> **Tujuan Tugas**:
Tolong jawab: menurut kutipan teks tentang buku "Mawar Gaib-Misa Pagi", siapa yang mengatakan "Mencintai adalah merawat ingatan, agar tak luka, agar tak lupa"?

> **Kutipan Teks**:
Oleh: Y. B. Inocenty Loe, S.Fil
Staf Pengajar, Koordinator Literasi dan Publikasi SMA Katolik Giovanni Kupang. Akun Facebook: Inho Loe
Tulisan ini berjudul Membaca Ingatan, Membahas Buku “Mawar Gaib-Misa Pagi.” Kata
kuncinya adalah ingatan. Ia dipilih
dan dipakai sebagai judul ini karena menegaskan pemahaman bahwa ingatan adalah
hal penting dalam kehidupan manusia. Ingatan adalah material cinta untuk
membangun sebuah hubungan. “Mencintai adalah merawat ingatan, agar tak luka,
agar tak lupa,” begitulah menurut Boy
Candra.
Ingatan juga adalah ramuan keabadian.
“Kematian tidak pernah ada bagi mereka yang tahu caranya menghargai ingatan,” tegas Fiersa Basari. Demikianpun,
bagi orang beriman, secara khusus orang Katolik, ingatan itu adalah sakramen,
tanda keselamatan Allah yang nampak. Ingatan akan ajaran cinta kasih Kristus
membawa umat Kristiani kepada keselamatan yang paripurna. Intinya, ingatan
adalah sesuatu yang sangat penting bagi kehidupan manusia. Dan saya memakai
kata ingatan dalam pembahasan buku “Mawar
Gaib-Misa Pagi” untuk
menegaskan bahwa buku ini penting untuk dibaca.
Bagi saya, membaca buku “Mawar Gaib-Misa Pagi” membuka lorong-lorong ingatan akan beberapa poin yang ingin saya bahas dalam tulisan
ini. Membuka lembar demi lembar tulisan para seminaris menjerumuskan saya dalam
lumpur ingatan. Selain mengingatkan saya akan masa-masa di Seminari beberapa
tahun yang lalu, tetapi juga akan refleksi-refleksi moral, religius dan budaya. Dan inilah bingkisan ingatan yang ingin
saya bagikan dalamtulisan
ini. Berharap ingatan demi ingatan
tidak menjadi kenangan usang yang lekang oleh waktu.

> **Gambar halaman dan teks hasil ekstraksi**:
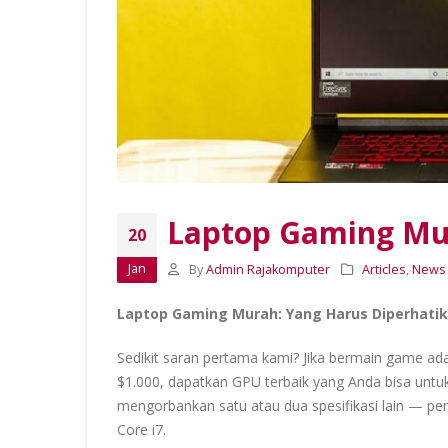
Sewa Laptop Terbaik 2025: Solusi
Hemat & Profesional untuk Bisnis
07/22/2026
Sewa Laptop Murah
Jakarta: Solusi Lengkap
Laptop Gaming Mu
Kebutuhan Perangkat IT
20
untuk Bisnis
03/18/2026
Jan
By
Admin Rajakomputer
Articles
,
News
Laptop Gaming Murah: Yang Harus Diperhatik
Cara Cek Battery Report 
Laptop Windows dengan
Mudah
Sedikit saran pertama kami? Jika bermain game a
03/16/2026
$1.000, dapatkan GPU terbaik yang Anda bisa untuk
mengorbankan satu atau dua spesifikasi lain — pen
Core i7.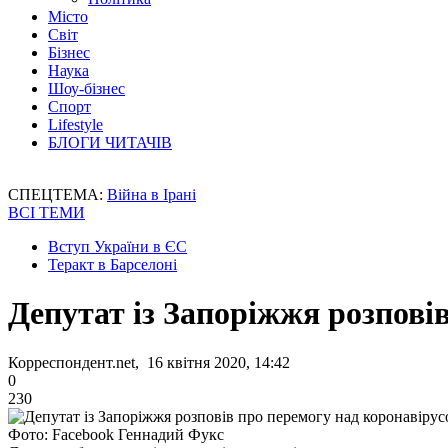
Місто
Світ
Бізнес
Наука
Шоу-бізнес
Спорт
Lifestyle
БЛОГИ ЧИТАЧІВ
СПЕЦТЕМА:
Війна в Ірані
ВСІ ТЕМИ
Вступ України в ЄС
Теракт в Барселоні
Депутат із Запоріжжя розпові
Корреспондент.net, 16 квітня 2020, 14:42
0
230
Фото: Facebook Геннадий Фукс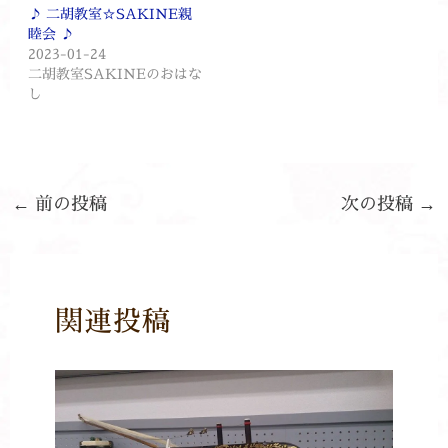
♪ 二胡教室☆SAKINE親
睦会 ♪
2023-01-24
二胡教室SAKINEのおはな
し
←
前の投稿
次の投稿
→
関連投稿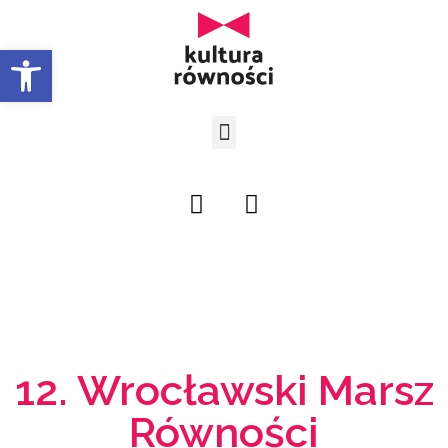
Open toolbar
12. Wrocławski Marsz
Równości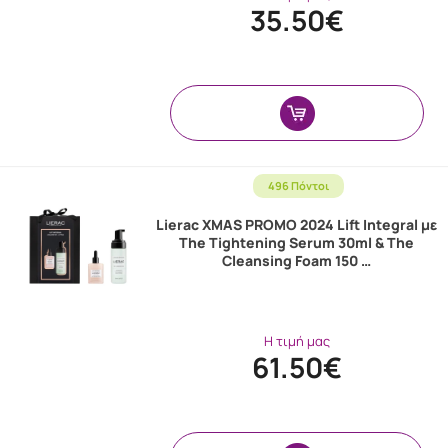
35.50€
496 Πόντοι
Lierac XMAS PROMO 2024 Lift Integral με
The Tightening Serum 30ml & The
Cleansing Foam 150 …
Η τιμή μας
61.50€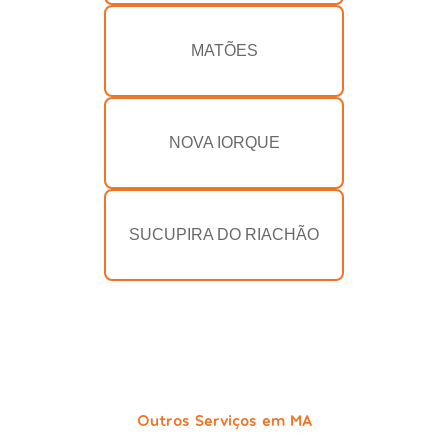
MATÕES
NOVA IORQUE
SUCUPIRA DO RIACHÃO
Outros Serviços em MA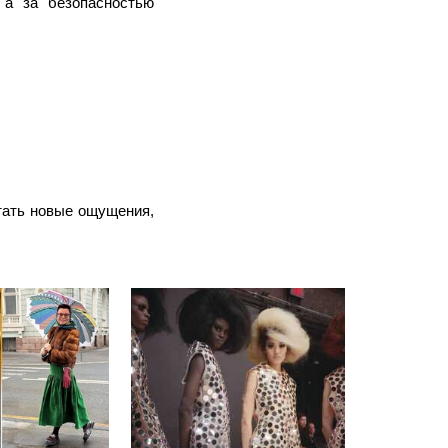
 а за безопасностью
тать новые ощущения,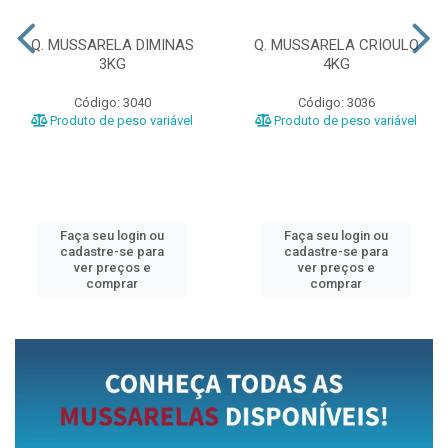
Q. MUSSARELA DIMINAS
Q. MUSSARELA CRIOULO
3KG
4KG
Código: 3040
Código: 3036
Produto de peso variável
Produto de peso variável
Faça seu login ou
Faça seu login ou
cadastre-se para
cadastre-se para
ver preços e
ver preços e
comprar
comprar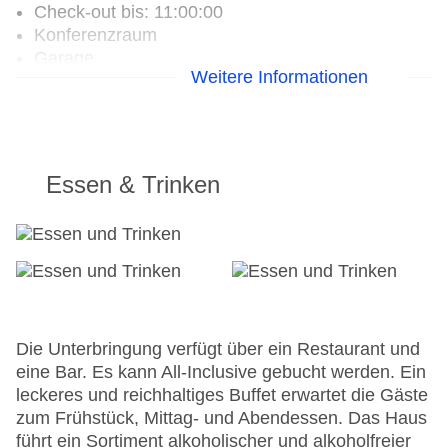
Check-out bis: 11:00:00
Konferenzraum
Garage
Weitere Informationen
Garten: ohne Gebühr
Hotelsafe
WLAN/WiFi im Hotel: gegen Gebühr
Minimarkt
Haustiere
Essen & Trinken
Zimmerservice
Sonnenterrasse
Gesamtanzahl der Stockwerke: 3
Gesamtanzahl der Zimmer: 81
Pools:Kinderbecken, Outdoor Pool,
Sonnenschirme am Pool, Liegen am Pool
Zahlungsarten: Mastercard, Visa
Die Unterbringung verfügt über ein Restaurant und
Landeskategorie: 3 Sterne
eine Bar. Es kann All-Inclusive gebucht werden. Ein
leckeres und reichhaltiges Buffet erwartet die Gäste
zum Frühstück, Mittag- und Abendessen. Das Haus
führt ein Sortiment alkoholischer und alkoholfreier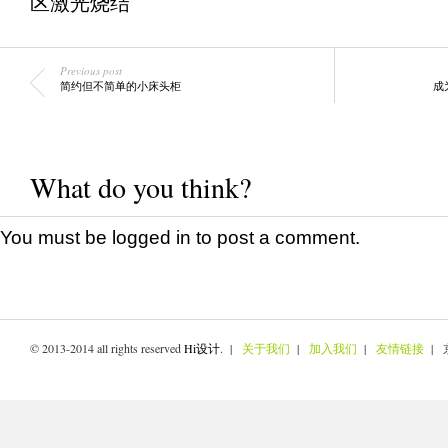
区激光烧结
Previous post
简约但不简单的小床头柜
成
What do you think?
You must be
logged in
to post a comment.
© 2013-2014 all rights reserved
Hi设计
. |
关于我们
|
加入我们
|
友情链接
| 京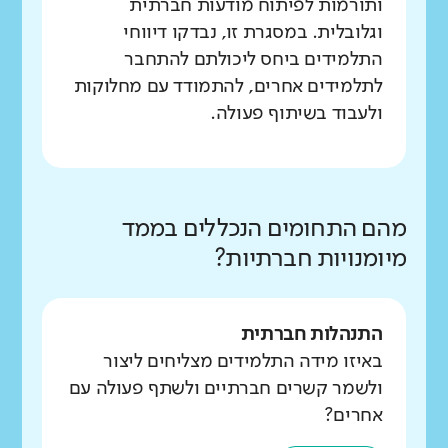
ותורמות לפיתוח מודעות חברתית
וגלובלית. במסגרת זו, נבדקו דיווחי
התלמידים ביחס ליכולתם להתחבר
לתלמידים אחרים, להתמודד עם מחלוקות
ולעבוד בשיתוף פעולה.
מהם התחומים הנכללים בממד
מיומנויות חברתיות?
התנהלות חברתית
באיזו מידה התלמידים מצליחים ליצור
ולשמר קשרים חברתיים ולשתף פעולה עם
אחרים?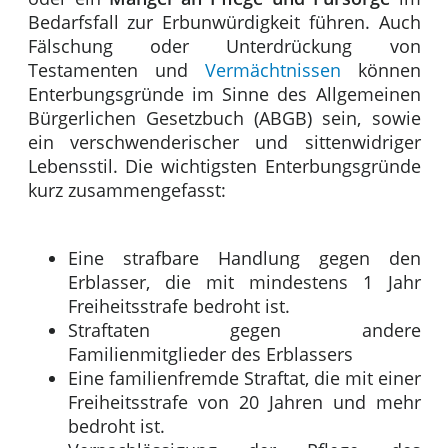
Bedarfsfall zur Erbunwürdigkeit führen. Auch
Fälschung oder Unterdrückung von
Testamenten und
Vermächtnissen
können
Enterbungsgründe im Sinne des Allgemeinen
Bürgerlichen Gesetzbuch (ABGB) sein, sowie
ein verschwenderischer und sittenwidriger
Lebensstil. Die wichtigsten Enterbungsgründe
kurz zusammengefasst:
Eine strafbare Handlung gegen den
Erblasser, die mit mindestens 1 Jahr
Freiheitsstrafe bedroht ist.
Straftaten gegen andere
Familienmitglieder des Erblassers
Eine familienfremde Straftat, die mit einer
Freiheitsstrafe von 20 Jahren und mehr
bedroht ist.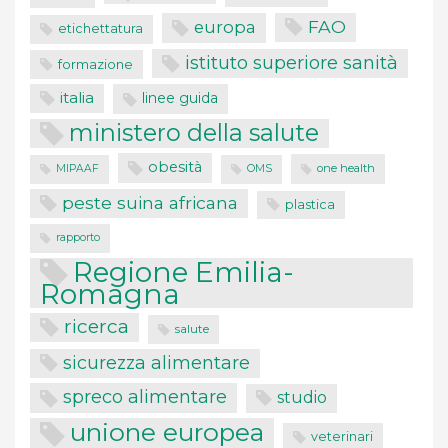
FAO
europa
etichettatura
istituto superiore sanità
formazione
italia
linee guida
ministero della salute
obesità
one health
MIPAAF
OMS
peste suina africana
plastica
rapporto
Regione Emilia-
Romagna
ricerca
salute
sicurezza alimentare
spreco alimentare
studio
unione europea
veterinari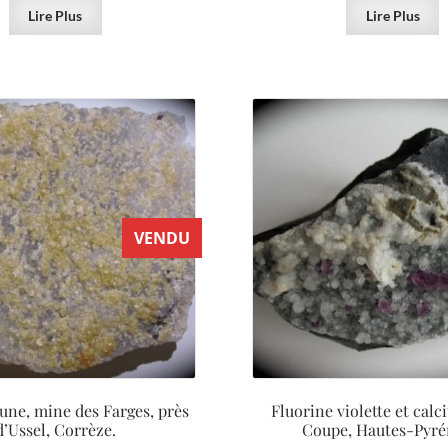
Lire Plus
Lire Plus
VENDU
aune, mine des Farges, près
Fluorine violette et calci
d’Ussel, Corrèze.
Coupe, Hautes-Pyré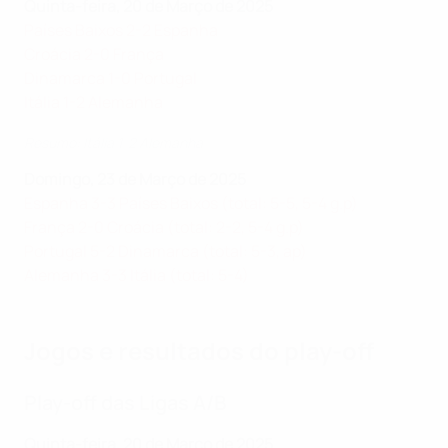
Quinta-feira, 20 de Março de 2025
Países Baixos 2-2 Espanha
Croácia 2-0 França
Dinamarca 1-0 Portugal
Itália 1-2 Alemanha
Resumo: Itália 1-2 Alemanha
Domingo, 23 de Março de 2025
Espanha 3-3 Países Baixos (total: 5-5, 5-4 g.p)
França 2-0 Croácia (total: 2-2, 5-4 g.p)
Portugal 5-2 Dinamarca (total: 5-3, ap)
Alemanha 3-3 Itália (total: 5-4)
Jogos e resultados do play-off
Play-off das Ligas A/B
Quinta-feira, 20 de Março de 2025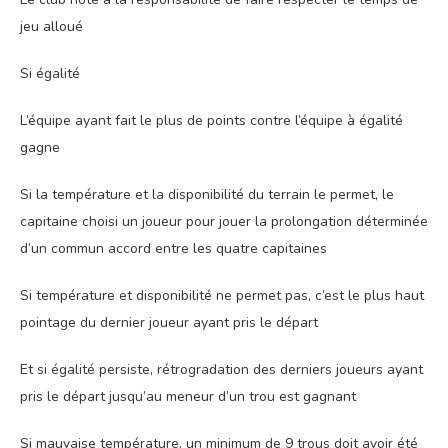
jeu alloué
Si égalité
L’équipe ayant fait le plus de points contre l’équipe à égalité
gagne
Si la température et la disponibilité du terrain le permet, le
capitaine choisi un joueur pour jouer la prolongation déterminée
d’un commun accord entre les quatre capitaines
Si température et disponibilité ne permet pas, c’est le plus haut
pointage du dernier joueur ayant pris le départ
Et si égalité persiste, rétrogradation des derniers joueurs ayant
pris le départ jusqu’au meneur d’un trou est gagnant
Si mauvaise température, un minimum de 9 trous doit avoir été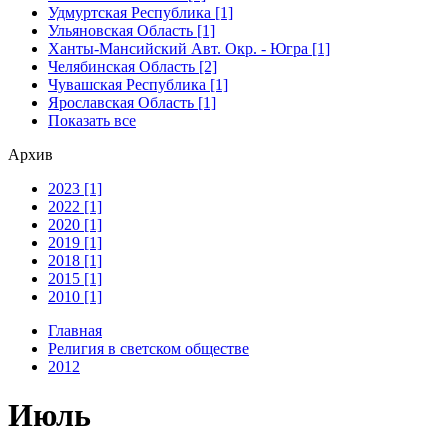
Удмуртская Республика [1]
Ульяновская Область [1]
Ханты-Мансийский Авт. Окр. - Югра [1]
Челябинская Область [2]
Чувашская Республика [1]
Ярославская Область [1]
Показать все
Архив
2023 [1]
2022 [1]
2020 [1]
2019 [1]
2018 [1]
2015 [1]
2010 [1]
Главная
Религия в светском обществе
2012
Июль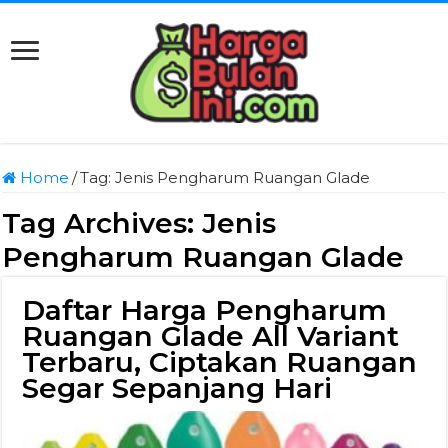
Home
/
Tag:
Jenis Pengharum Ruangan Glade
Tag Archives:
Jenis
Pengharum Ruangan Glade
Daftar Harga Pengharum
Ruangan Glade All Variant
Terbaru, Ciptakan Ruangan
Segar Sepanjang Hari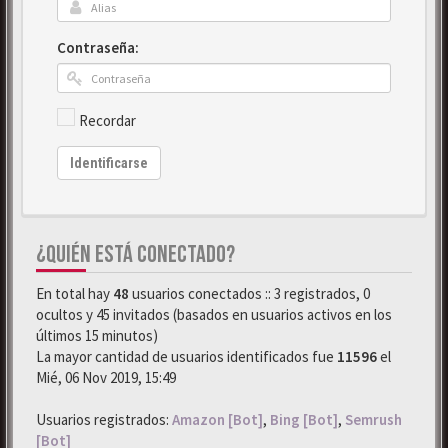
Contraseña:
Recordar
Identificarse
¿QUIÉN ESTÁ CONECTADO?
En total hay
48
usuarios conectados :: 3 registrados, 0
ocultos y 45 invitados (basados en usuarios activos en los
últimos 15 minutos)
La mayor cantidad de usuarios identificados fue
11596
el
Mié, 06 Nov 2019, 15:49
Usuarios registrados:
Amazon [Bot]
,
Bing [Bot]
,
Semrush
[Bot]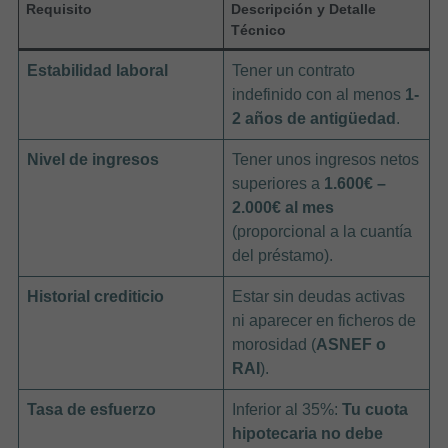
Requisito
Descripción y Detalle
Técnico
Estabilidad laboral
Tener un contrato
indefinido con al menos
1-
2 años de antigüedad
.
Nivel de ingresos
Tener unos ingresos netos
superiores a
1.600€ –
2.000€ al mes
(proporcional a la cuantía
del préstamo).
Historial crediticio
Estar sin deudas activas
ni aparecer en ficheros de
morosidad (
ASNEF o
RAI
).
Tasa de esfuerzo
Inferior al 35%:
Tu cuota
hipotecaria no debe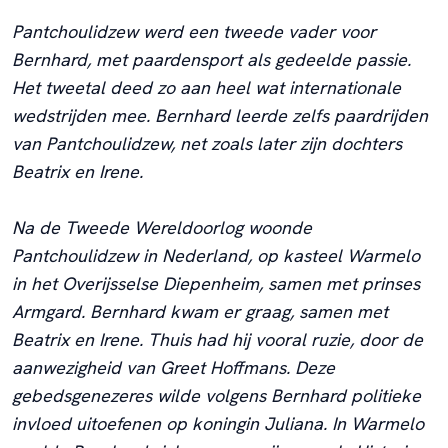
Pantchoulidzew werd een tweede vader voor
Bernhard, met paardensport als gedeelde passie.
Het tweetal deed zo aan heel wat internationale
wedstrijden mee. Bernhard leerde zelfs paardrijden
van Pantchoulidzew, net zoals later zijn dochters
Beatrix en Irene.
Na de Tweede Wereldoorlog woonde
Pantchoulidzew in Nederland, op kasteel Warmelo
in het Overijsselse Diepenheim, samen met prinses
Armgard. Bernhard kwam er graag, samen met
Beatrix en Irene. Thuis had hij vooral ruzie, door de
aanwezigheid van Greet Hoffmans. Deze
gebedsgenezeres wilde volgens Bernhard politieke
invloed uitoefenen op koningin Juliana. In Warmelo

> **Jawaban Tertulis**:
Boy Candra.